2 min read

Streaks

Streaks

What I've learned gamifying math flashcards.

I've been working on a math flashcard application for my kids for some time. It will be available to the public soon. I've learned something valuable about motivation, gamification, and the concept of streaks.

A streak is doing something one or more times in a row without interruption. This gamification concept was famously put to incredible effect in Snapchat. Some enterprising product manager thought that usage would get a boost if users could see the number of days in a row they chatted with a friend. Having a long streak became equated with a strong relationship - and who doesn't want that? Snapchat users resorted to extreme measures to prolong these streaks and Evan Spiegel prospered.

I decided to incorporate streaks into my math flash card game. Like Snapchat, I wanted to increase the stickiness of the game by making kids want to prolong their in-game streaks.

Initially, I thought of streaks like the old NBA Jam "on fire" mechanic. In NBA Jam, if a player got a certain number of baskets in a row, they were deemed to be "on fire." An "on fire" player got all sorts of improved visuals and performance bonuses. It made it so as a player you'd want to feed one of your in-game characters to get them on a streak, which in turn would get you even more points and more importantly, awesome fire visuals.

NBA JAM! | Video game music, Classic video games, Nba jam
The ball is on fire. I shouldn't have to explain how awesome that is.

I started keeping track of how many questions in a row my kids got right - just like scoring baskets in NBA Jam. Playing the math flash card game requires the player to answer math fact questions. Getting a math fact wrong ends the streak. Perversely, players have two ways to maintain their streak. They can always guess right or refrain from guessing altogether. Learning requires risk and persistence and my streak mechanic was disincentivizing both.

Choosing the right habit to incentivize with a streak really matters. Snapchat incentivized the habit of attending to their app. NBA Jam incentivized scoring points with one character. I was incentivizing perfection when I should have been incentivizing grit.
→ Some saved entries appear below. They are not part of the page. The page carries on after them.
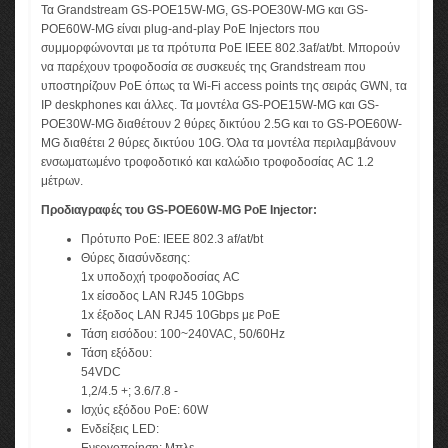
Τα Grandstream GS-POE15W-MG, GS-POE30W-MG και GS-
POE60W-MG είναι plug-and-play PoE Injectors που
συμμορφώνονται με τα πρότυπα PoE IEEE 802.3af/at/bt. Μπορούν
να παρέχουν τροφοδοσία σε συσκευές της Grandstream που
υποστηρίζουν PoE όπως τα Wi-Fi access points της σειράς GWN, τα
IP deskphones και άλλες. Τα μοντέλα GS-POE15W-MG και GS-
POE30W-MG διαθέτουν 2 θύρες δικτύου 2.5G και το GS-POE60W-
MG διαθέτει 2 θύρες δικτύου 10G. Όλα τα μοντέλα περιλαμβάνουν
ενσωματωμένο τροφοδοτικό και καλώδιο τροφοδοσίας AC 1.2
μέτρων.
Προδιαγραφές του GS-POE60W-MG PoE Injector:
Πρότυπο PoE: IEEE 802.3 af/at/bt
Θύρες διασύνδεσης:
1x υποδοχή τροφοδοσίας AC
1x είσοδος LAN RJ45 10Gbps
1x έξοδος LAN RJ45 10Gbps με PoE
Τάση εισόδου: 100~240VAC, 50/60Hz
Τάση εξόδου:
54VDC
1,2/4.5 +; 3.6/7.8 -
Ισχύς εξόδου PoE: 60W
Ενδείξεις LED:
In my latest iteration of the math flash card game (coming soon!) streaks are based on the number of days in a row a player attempts to play the game. A player has a score which can never decrease. The score is the number of correct responses they've accumulated over the life of the game. The streak grows with each consecutive day of practice a child puts into the game. It doesn't matter if they get questions wrong. If they are trying, they are streaking. In this way, we make it more likely that kids will try. And if they try, they will improve their math automaticity.